Stored items:
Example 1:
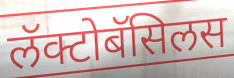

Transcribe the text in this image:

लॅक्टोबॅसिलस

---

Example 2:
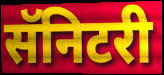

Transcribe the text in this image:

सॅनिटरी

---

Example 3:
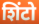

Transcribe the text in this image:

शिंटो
---
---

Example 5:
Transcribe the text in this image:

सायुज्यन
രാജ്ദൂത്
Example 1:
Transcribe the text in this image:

*Directive*. Find each line in the rows above that contains the string "Example" and copy those lines out. Case counts when matching.

*Answer for the task*.
Example 1:
Example 2:
Example 3:
Example 5:
Example 1:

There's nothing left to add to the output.